Attending a holiday gathering with people who do not live in your household increases your chances of getting COVID-19 or spreading it to others. The safest way to celebrate Thanksgiving is with people from your household, instead of hosting or attending a large get-together. Although it may look different this year, there are ways to adapt your Thanksgiving traditions to protect yourself and the people you love. 

Know the Risks

COVID-19 is a respiratory illness that spreads through respiratory droplets when an infected person coughs, sneezes, sings, talks, or breathes. An exposure occurs if you are within 6 feet of an infected person for 15 cumulative minutes or more. In general, the more closely you interact with others, and the longer that interaction, the higher the risk of COVID-19 spread.

Gathering indoors presents a higher risk of transmitting or contracting COVID-19. Socializing outdoors presents a lower risk than indoors. When you’re outside, fresh air is consistently moving and can disperse respiratory droplets.

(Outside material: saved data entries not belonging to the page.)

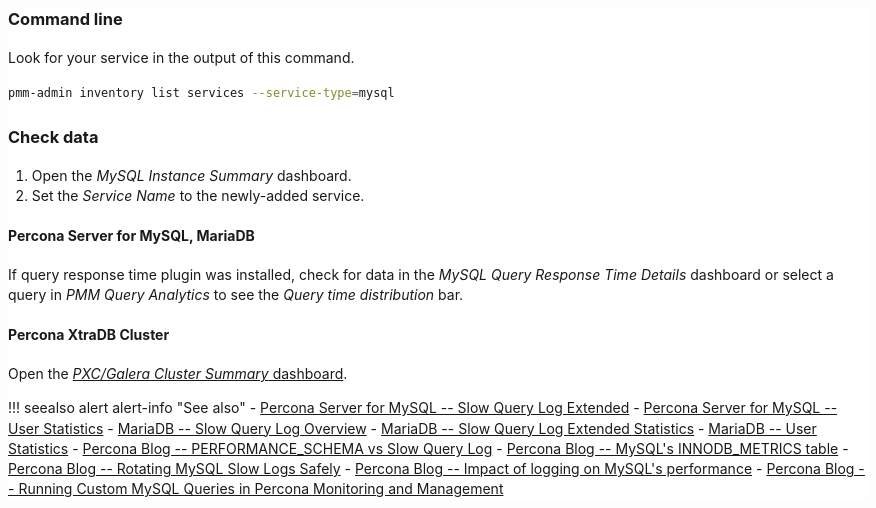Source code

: ### Command line

Look for your service in the output of this command.

```sh
pmm-admin inventory list services --service-type=mysql
```

### Check data

1. Open the *MySQL Instance Summary* dashboard.
2. Set the *Service Name* to the newly-added service.

#### Percona Server for MySQL, MariaDB

If query response time plugin was installed, check for data in the *MySQL Query Response Time Details* dashboard or select a query in *PMM Query Analytics* to see the *Query time distribution* bar.

#### Percona XtraDB Cluster

Open the [*PXC/Galera Cluster Summary* dashboard][DASH_PXCGALERACLUSTER].

!!! seealso alert alert-info "See also"
    - [Percona Server for MySQL -- Slow Query Log Extended][ps_slow_query_ext]
    - [Percona Server for MySQL -- User Statistics][ps_userstats]
    - [MariaDB -- Slow Query Log Overview][mariadb_slow_query_log]
    - [MariaDB -- Slow Query Log Extended Statistics][mariadb_slow_query_ext]
    - [MariaDB -- User Statistics][mariadb_userstats]
    - [Percona Blog -- PERFORMANCE_SCHEMA vs Slow Query Log][BLOG_PS_VS_SLOW]
    - [Percona Blog -- MySQL's INNODB_METRICS table][BLOG_INNODB_METRICS]
    - [Percona Blog -- Rotating MySQL Slow Logs Safely][BLOG_LOG_ROTATION]
    - [Percona Blog -- Impact of logging on MySQL's performance][BLOG_LOGGING]
    - [Percona Blog -- Running Custom MySQL Queries in Percona Monitoring and Management][BLOG_CUSTOM_QUERIES_MYSQL]

[DASH_MYSQLUSERDETAILS]: ../../details/dashboards/dashboard-mysql-user-details.md
[DASH_PXCGALERACLUSTER]: ../../details/dashboards/dashboard-pxc-galera-cluster-summary.md
[LOGROTATE]: https://linux.die.net/man/8/logrotate
[PERCONA_SERVER_MYSQL]: https://www.percona.com/software/mysql-database/percona-server
[PERCONA_XTRADB_CLUSTER]: https://www.percona.com/software/mysql-database/percona-xtradb-cluster
[ORACLE_MYSQL]: https://www.mysql.com/
[MARIADB]: https://mariadb.org/
[BLOG_CUSTOM_QUERIES_MYSQL]: https://www.percona.com/blog/2020/06/10/running-custom-queries-in-percona-monitoring-and-management/
[BLOG_INNODB_METRICS]: https://www.percona.com/blog/2014/11/18/mysqls-innodb_metrics-table-how-much-is-the-overhead/
[BLOG_LOGGING]: https://www.percona.com/blog/2009/02/10/impact-of-logging-on-mysql%E2%80%99s-performance/
[BLOG_LOG_ROTATION]: https://www.percona.com/blog/2013/04/18/rotating-mysql-slow-logs-safely/
[BLOG_PS_VS_SLOW]: https://www.percona.com/blog/2014/02/11/performance_schema-vs-slow-query-log/
[PS_FEATURES_REMOVED]: https://www.percona.com/doc/percona-server/LATEST/changed_in_version.html
[ps_slow_query_ext]: https://www.percona.com/doc/percona-server/LATEST/diagnostics/slow_extended.html
[ps_query_response_time_stats]: https://www.percona.com/doc/percona-server/5.7/diagnostics/response_time_distribution.html#usage
[ps_userstats]: https://www.percona.com/doc/percona-server/LATEST/diagnostics/user_stats.html
[mariadb_slow_query_log]: https://mariadb.com/kb/en/slow-query-log-overview/
[mariadb_slow_query_ext]: https://mariadb.com/kb/en/slow-query-log-extended-statistics/
[mariadb_query_response_time]: https://mariadb.com/kb/en/query-response-time-plugin/
[mariadb_perfschema_instr_table]: https://mariadb.com/kb/en/performance-schema-setup_instruments-table/
[mariadb_userstats]: https://mariadb.com/kb/en/user-statistics/
[log_slow_rate_limit]: https://www.percona.com/doc/percona-server/LATEST/diagnostics/slow_extended.html#log_slow_rate_limit
[log_slow_rate_type]: https://www.percona.com/doc/percona-server/LATEST/diagnostics/slow_extended.html#log_slow_rate_type
[log_slow_verbosity]: https://www.percona.com/doc/percona-server/LATEST/diagnostics/slow_extended.html#log_slow_verbosity
[slow_query_log_always_write_time]: https://www.percona.com/doc/percona-server/LATEST/diagnostics/slow_extended.html#slow_query_log_always_write_time
[slow_query_log_use_global_control]: https://www.percona.com/doc/percona-server/LATEST/diagnostics/slow_extended.html#slow_query_log_use_global_control
[sysvar_innodb_monitor_enable]: https://dev.mysql.com/doc/refman/5.7/en/innodb-parameters.html#sysvar_innodb_monitor_enable
[sysvar_log_output]: https://dev.mysql.com/doc/refman/8.0/en/server-system-variables.html#sysvar_log_output
[sysvar_log_slow_admin_statements]: https://dev.mysql.com/doc/refman/8.0/en/server-system-variables.html#sysvar_log_slow_admin_statements
[sysvar_log_slow_slave_statements]: https://dev.mysql.com/doc/refman/8.0/en/replication-options-replica.html#sysvar_log_slow_slave_statements
[sysvar_long_query_time]: https://dev.mysql.com/doc/refman/8.0/en/server-system-variables.html#sysvar_long_query_time
[sysvar_slow_query_log]: https://dev.mysql.com/doc/refman/8.0/en/server-system-variables.html#sysvar_slow_query_log
[sysvar_performance_schema]: https://dev.mysql.com/doc/refman/5.7/en/performance-schema-system-variables.html#sysvar_performance_schema
[performance-schema-statement-tables]: https://dev.mysql.com/doc/refman/5.7/en/performance-schema-statement-tables.html
[performance-schema-startup-configuration]: https://dev.mysql.com/doc/refman/5.7/en/performance-schema-startup-configuration.html
[perfschema-instrument]: https://dev.mysql.com/doc/refman/5.7/en/performance-schema-options.html#option_mysqld_performance-schema-instrument
[perfschema-consumer-statements-digest]: https://dev.mysql.com/doc/refman/5.7/en/performance-schema-options.html#option_mysqld_performance-schema-consumer-statements-digest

When you’re indoors, you’re more likely to inhale these droplets because you’re sharing more air than you do outdoors. 

Consider the following risk levels when deciding on your Thanksgiving plans this year:

Low Risk

  • Celebrating at home with members of your household
  • Virtual gatherings
  • Watching parades, sporting events, and movies at home
  • Shopping online

Medium Risk

  • Small outdoor gatherings
  • Mask wearing and social distancing from those not in your household
  • Plated meals or bringing your own food, instead of a buffet

High Risk

  • Large gatherings, especially indoors
  • Potlucks, buffets, or other shared food
  • Places with crowds, such as stores, parades, running events, and sports
  • Contact with anyone who is sick or may have been exposed to COVID-19
  • In-store shopping

If you do decide to host or attend a small gathering with people outside of your household, the best course of action is to avoid contracting COVID-19 in the two weeks leading up to Thanksgiving. Limit your outings to only necessary trips. Use curbside pickup instead of shopping or eating indoors. Practice physical distancing and do not gather in large groups. Always wear a mask and wash your hands frequently. By reducing your risk of exposure, you can reduce the risk of unknowingly spreading COVID-19 to your loved ones during Thanksgiving. 

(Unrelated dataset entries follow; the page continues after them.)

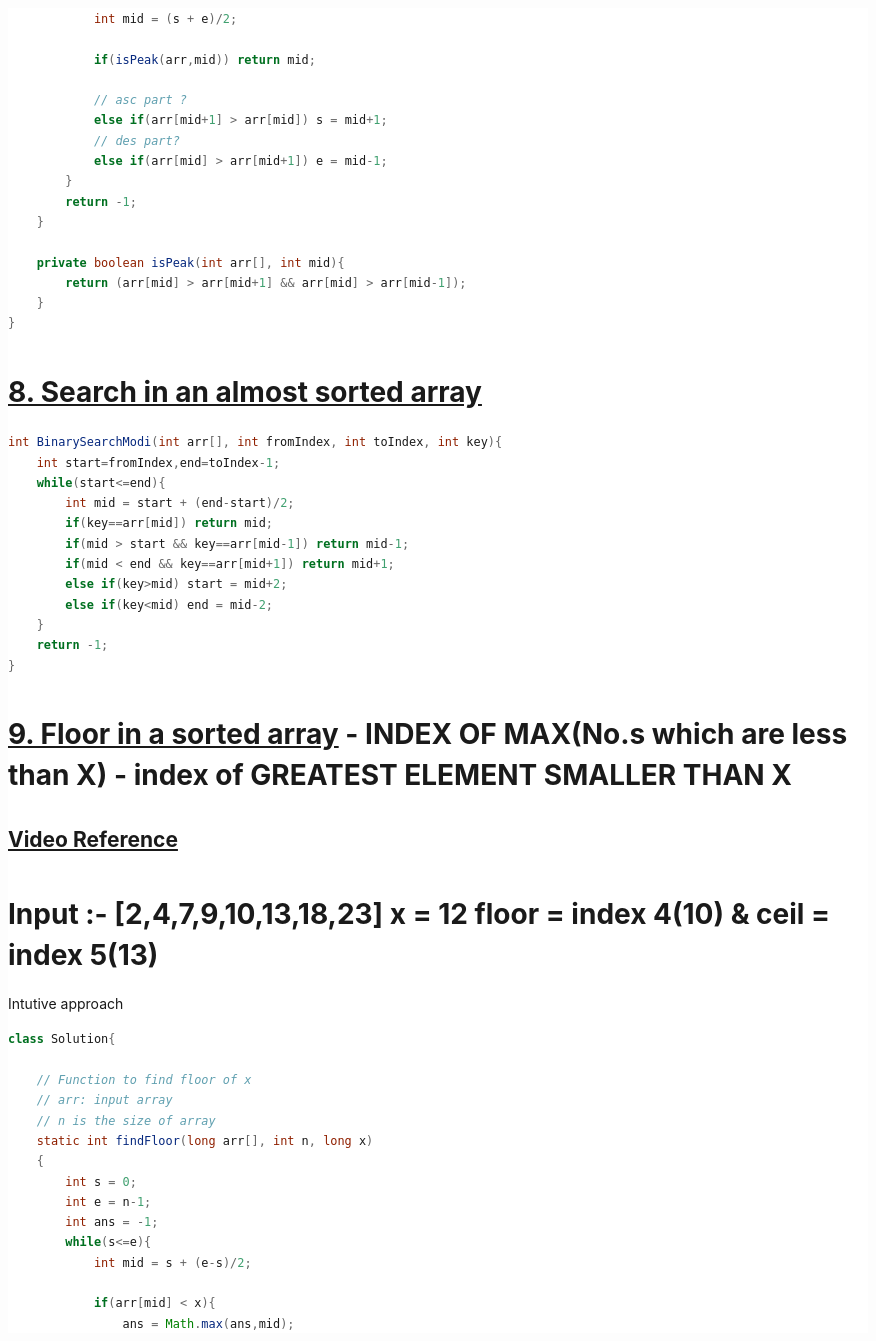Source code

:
 ```java
            int mid = (s + e)/2;

            if(isPeak(arr,mid)) return mid;

            // asc part ?
            else if(arr[mid+1] > arr[mid]) s = mid+1;
            // des part?
            else if(arr[mid] > arr[mid+1]) e = mid-1;
        }
        return -1;
    }

    private boolean isPeak(int arr[], int mid){
        return (arr[mid] > arr[mid+1] && arr[mid] > arr[mid-1]);
    }
}
```
# [**8. Search in an almost sorted array**](https://youtu.be/W3-KgsCVH1U)
```java
int BinarySearchModi(int arr[], int fromIndex, int toIndex, int key){
    int start=fromIndex,end=toIndex-1;
    while(start<=end){
        int mid = start + (end-start)/2;
        if(key==arr[mid]) return mid;
        if(mid > start && key==arr[mid-1]) return mid-1;
        if(mid < end && key==arr[mid+1]) return mid+1;
        else if(key>mid) start = mid+2;
        else if(key<mid) end = mid-2;
    }
    return -1;
}
```


# [**9. Floor in a sorted array**](https://practice.geeksforgeeks.org/problems/floor-in-a-sorted-array-1587115620/1#) - INDEX OF MAX(No.s which are less than X) - index of GREATEST ELEMENT SMALLER THAN X
## [**Video Reference**](https://youtu.be/5cx0xerA8XY)
# Input :- [2,4,7,9,10,13,18,23] x = 12 floor = index 4(10) & ceil = index 5(13)
Intutive approach
```JAVA
class Solution{
    
    // Function to find floor of x
    // arr: input array
    // n is the size of array
    static int findFloor(long arr[], int n, long x)
    {
        int s = 0;
        int e = n-1;
        int ans = -1;
        while(s<=e){
            int mid = s + (e-s)/2;
            
            if(arr[mid] < x){
                ans = Math.max(ans,mid);
```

Additionally, in the two weeks after Thanksgiving, you should avoid prolonged contact with people outside of your household in the event you contracted COVID-19 from the small gathering. 

Safe Alternatives

Find alternative ways to connect with loved ones you do not live with – especially those who are at a higher risk of getting very sick from COVID-19. Prepare traditional recipes for family members or neighbors and deliver a meal to them. Or host a virtual gathering with family and friends to eat, play games, and share recipes together. 

Black Friday

Black Friday shopping usually involves large groups of people crowded together indoors, making it a high-risk activity. Look for alternative ways to do your holiday shopping safely this year.

Many stores are changing Black Friday plans and offering more online deals or curbside pickup to reduce crowds and eliminate the need to rush into stores. Plan to do your in-person holiday shopping at less busy times so you can practice physical distancing in the stores. Always wear a mask that covers your nose and mouth to protect the people around you.

No matter how you choose to celebrate Thanksgiving this year, the Jackson County Health Department wants you to keep the following in mind:

  • Social distance at least six feet from people you do not live with.
  • Wear an appropriate mask that covers your mouth and nose when interacting with people you do not live with.
  • Clean your hands with soap and water or hand sanitizer often.
  • Keep it local. Travel can increase your chances of catching and spreading COVID-19.
  • Stay home if you feel sick or have had contact with somebody who has COVID-19.